EU, which lauds itself as a globally recognised and credible actor in international election observation and has since 2000 deployed over 200 EOMs, stated it carried out its work between January 11 and April 11 on the invitation of the INEC.

The Nigerian Presidency believes the EU mission was ill-equipped considering it observed the elections through 11 Abuja-based analysts, 40 election observers spread across 36 states and the Federal Capital Territory in a country that had 176 000 polling units.

Alake dismissed the “jaundiced report”, based on the views of the European mission’s accredited 110 observers from 25 EU member states, as well as Canada, Norway and Switzerland.

He said this was to sustain a stance contained in EU’s preliminary report released in March.

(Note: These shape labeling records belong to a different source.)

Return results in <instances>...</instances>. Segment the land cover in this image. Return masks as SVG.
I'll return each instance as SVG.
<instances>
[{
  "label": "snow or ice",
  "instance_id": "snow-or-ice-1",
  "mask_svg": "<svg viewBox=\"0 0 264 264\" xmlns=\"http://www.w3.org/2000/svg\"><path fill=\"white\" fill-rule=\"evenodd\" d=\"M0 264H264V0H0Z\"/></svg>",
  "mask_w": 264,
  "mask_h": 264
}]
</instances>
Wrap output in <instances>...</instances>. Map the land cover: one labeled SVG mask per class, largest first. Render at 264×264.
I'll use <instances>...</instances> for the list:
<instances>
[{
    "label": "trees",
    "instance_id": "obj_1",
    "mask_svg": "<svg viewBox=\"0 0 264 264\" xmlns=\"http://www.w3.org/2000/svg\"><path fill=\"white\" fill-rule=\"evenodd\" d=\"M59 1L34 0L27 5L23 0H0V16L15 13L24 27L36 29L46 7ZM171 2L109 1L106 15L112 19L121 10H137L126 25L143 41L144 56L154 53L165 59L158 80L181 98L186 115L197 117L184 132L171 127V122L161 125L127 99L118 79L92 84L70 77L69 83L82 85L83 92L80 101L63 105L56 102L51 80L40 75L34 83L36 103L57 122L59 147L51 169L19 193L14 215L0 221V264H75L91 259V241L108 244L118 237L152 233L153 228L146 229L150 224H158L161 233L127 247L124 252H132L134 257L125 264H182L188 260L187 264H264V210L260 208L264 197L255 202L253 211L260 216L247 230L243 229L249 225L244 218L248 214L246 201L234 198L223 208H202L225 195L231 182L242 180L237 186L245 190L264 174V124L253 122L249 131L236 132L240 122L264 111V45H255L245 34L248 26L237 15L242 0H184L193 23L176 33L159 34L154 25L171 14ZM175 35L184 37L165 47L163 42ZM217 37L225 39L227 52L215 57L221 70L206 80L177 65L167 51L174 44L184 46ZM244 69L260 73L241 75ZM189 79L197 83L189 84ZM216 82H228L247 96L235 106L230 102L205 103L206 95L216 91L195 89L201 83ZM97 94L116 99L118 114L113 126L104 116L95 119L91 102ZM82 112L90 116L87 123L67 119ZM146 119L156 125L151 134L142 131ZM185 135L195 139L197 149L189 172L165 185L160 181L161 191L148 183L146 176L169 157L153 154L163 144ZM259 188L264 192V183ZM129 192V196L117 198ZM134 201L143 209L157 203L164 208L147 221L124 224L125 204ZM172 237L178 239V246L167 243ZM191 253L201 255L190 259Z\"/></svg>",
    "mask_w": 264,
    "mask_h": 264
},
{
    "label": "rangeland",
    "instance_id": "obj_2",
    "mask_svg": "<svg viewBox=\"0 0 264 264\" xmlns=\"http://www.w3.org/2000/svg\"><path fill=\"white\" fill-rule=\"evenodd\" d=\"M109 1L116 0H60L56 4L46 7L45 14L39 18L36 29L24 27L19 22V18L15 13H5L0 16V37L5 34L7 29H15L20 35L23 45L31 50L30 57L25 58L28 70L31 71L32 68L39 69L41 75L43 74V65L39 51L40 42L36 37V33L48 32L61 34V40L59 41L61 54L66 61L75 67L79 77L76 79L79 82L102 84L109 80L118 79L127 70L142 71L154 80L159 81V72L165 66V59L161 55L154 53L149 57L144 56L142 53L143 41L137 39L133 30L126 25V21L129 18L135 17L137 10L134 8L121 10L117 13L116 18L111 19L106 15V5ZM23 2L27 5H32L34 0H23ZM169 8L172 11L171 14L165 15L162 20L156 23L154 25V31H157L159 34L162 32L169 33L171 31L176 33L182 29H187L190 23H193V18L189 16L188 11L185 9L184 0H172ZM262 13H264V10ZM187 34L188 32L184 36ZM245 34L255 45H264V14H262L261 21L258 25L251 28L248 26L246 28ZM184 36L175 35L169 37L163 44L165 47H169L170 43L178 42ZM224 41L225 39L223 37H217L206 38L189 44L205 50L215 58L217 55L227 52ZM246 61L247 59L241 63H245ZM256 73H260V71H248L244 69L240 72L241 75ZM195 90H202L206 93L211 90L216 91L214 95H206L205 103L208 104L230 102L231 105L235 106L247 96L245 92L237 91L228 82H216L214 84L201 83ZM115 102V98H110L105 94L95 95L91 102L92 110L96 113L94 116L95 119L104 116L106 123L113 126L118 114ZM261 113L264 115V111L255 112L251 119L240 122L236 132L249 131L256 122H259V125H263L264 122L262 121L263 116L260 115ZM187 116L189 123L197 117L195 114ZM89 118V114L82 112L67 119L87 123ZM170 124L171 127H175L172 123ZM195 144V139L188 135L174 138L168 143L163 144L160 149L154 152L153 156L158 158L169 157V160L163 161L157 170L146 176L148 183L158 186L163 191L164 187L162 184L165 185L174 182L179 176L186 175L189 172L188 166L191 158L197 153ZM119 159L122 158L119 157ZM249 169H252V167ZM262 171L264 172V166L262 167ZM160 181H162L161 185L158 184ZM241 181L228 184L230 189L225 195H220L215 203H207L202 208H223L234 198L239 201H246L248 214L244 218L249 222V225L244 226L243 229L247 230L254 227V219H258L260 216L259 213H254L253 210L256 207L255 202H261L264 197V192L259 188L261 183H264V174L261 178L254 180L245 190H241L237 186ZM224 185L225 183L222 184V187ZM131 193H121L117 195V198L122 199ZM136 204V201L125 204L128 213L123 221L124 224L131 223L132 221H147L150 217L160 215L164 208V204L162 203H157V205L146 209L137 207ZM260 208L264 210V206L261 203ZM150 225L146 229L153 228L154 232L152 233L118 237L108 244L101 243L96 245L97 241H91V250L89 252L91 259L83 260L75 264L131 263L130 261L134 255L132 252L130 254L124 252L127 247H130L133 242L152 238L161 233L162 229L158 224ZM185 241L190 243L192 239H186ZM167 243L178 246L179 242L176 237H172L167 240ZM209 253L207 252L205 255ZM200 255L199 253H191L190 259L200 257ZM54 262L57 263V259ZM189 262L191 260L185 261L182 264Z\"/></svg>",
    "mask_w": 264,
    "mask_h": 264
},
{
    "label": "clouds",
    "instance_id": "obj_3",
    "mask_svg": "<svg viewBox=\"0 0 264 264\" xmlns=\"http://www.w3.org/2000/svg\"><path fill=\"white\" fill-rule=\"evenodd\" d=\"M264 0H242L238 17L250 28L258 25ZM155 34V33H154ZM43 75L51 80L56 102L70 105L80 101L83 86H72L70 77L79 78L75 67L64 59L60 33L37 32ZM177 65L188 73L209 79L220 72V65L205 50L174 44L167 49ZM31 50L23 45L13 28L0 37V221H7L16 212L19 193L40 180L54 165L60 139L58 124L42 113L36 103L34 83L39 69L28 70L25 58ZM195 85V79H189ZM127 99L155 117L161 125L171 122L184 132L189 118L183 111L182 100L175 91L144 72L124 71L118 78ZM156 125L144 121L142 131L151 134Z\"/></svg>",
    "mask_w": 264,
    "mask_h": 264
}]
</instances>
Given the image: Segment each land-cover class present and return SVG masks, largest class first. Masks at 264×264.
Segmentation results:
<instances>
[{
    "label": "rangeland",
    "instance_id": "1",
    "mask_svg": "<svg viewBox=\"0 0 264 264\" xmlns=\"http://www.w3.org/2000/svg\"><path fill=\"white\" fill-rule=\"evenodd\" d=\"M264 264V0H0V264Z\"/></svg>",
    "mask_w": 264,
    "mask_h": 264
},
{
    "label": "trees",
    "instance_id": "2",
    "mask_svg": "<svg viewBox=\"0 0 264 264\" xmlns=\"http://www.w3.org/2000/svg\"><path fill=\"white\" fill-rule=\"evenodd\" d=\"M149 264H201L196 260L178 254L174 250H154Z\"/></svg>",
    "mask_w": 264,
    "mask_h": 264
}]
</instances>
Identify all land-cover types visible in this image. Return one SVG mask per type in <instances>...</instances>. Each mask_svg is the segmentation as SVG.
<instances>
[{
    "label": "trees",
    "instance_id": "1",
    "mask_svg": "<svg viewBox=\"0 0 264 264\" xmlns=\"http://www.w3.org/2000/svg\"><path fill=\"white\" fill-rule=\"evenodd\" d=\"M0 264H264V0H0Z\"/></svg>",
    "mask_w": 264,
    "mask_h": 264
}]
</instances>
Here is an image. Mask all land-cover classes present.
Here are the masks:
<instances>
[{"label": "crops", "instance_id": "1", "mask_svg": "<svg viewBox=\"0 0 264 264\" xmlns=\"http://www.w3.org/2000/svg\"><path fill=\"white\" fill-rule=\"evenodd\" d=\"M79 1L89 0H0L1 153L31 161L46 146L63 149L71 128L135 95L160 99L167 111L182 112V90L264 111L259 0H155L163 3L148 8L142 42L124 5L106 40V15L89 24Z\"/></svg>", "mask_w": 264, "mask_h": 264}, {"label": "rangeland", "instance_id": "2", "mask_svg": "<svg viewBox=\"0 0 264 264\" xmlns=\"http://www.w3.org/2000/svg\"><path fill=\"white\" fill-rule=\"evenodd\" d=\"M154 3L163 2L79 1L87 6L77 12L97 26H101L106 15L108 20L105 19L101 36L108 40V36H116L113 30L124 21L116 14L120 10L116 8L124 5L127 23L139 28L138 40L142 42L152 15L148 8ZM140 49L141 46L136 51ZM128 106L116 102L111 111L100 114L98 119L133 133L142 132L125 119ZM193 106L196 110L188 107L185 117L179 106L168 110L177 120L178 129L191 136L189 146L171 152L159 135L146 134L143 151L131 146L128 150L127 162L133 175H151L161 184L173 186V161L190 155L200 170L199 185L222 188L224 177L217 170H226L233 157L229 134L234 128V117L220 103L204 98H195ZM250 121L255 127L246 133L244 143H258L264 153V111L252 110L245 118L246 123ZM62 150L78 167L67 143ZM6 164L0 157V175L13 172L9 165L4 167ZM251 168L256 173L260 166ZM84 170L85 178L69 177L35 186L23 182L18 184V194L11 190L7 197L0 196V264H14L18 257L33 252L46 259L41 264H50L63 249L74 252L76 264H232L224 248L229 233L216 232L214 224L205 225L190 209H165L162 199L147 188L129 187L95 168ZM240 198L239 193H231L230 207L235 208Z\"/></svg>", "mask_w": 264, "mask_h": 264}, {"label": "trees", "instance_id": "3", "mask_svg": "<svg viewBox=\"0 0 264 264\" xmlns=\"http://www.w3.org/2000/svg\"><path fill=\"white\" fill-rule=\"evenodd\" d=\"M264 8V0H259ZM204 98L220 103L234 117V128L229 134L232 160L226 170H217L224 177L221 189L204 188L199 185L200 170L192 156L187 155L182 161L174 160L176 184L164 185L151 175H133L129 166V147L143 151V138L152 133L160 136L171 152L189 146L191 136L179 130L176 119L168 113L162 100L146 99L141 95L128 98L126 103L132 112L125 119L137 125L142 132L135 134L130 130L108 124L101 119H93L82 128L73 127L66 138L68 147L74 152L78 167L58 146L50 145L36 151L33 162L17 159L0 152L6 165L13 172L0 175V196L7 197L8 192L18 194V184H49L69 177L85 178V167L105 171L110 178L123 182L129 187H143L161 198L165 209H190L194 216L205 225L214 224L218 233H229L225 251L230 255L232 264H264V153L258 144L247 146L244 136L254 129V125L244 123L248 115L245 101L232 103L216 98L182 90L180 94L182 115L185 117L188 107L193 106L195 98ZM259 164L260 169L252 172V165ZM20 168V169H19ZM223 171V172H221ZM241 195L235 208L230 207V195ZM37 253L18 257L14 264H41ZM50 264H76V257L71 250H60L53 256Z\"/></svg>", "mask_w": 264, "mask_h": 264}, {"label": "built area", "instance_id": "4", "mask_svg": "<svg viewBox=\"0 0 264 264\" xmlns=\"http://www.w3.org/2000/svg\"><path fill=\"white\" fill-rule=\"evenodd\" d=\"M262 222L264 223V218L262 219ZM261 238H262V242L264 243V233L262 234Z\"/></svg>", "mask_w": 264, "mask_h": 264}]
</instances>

“We strongly reject, in its entirety, any notion and idea from any organisation, group and individual remotely suggesting that the 2023 election was fraudulent,” Alake said.

Previous Nigerian governments have accused European-based human rights groups of concocting abuse claims by the Nigerian military against citizens during anti-terrorism crackdowns.

The election of Tinubu as Nigeria’s 16th president since independence in 1960 and fifth after the restoration of civilian rule 1999 is the subject of a court challenge by the former ruling People’s Democratic Party (PDP) and Labour Party (LP).

The EU describes having robust trade relations with Nigeria and remaining the West African country’s most important trading partner for oil and non-oil exports.

Africa’s most populous country with an estimated 220 million people, Nigeria is a beneficiary of the EU foreign direct investment.

Prior to his inauguration on May 29, Tinubu embarked on a working visit to Europe.

According to his office, he engaged with investors and other key allies with the goal of marketing investment opportunities in the country and his administration’s readiness to enable a business-friendly climate through policies and regulations.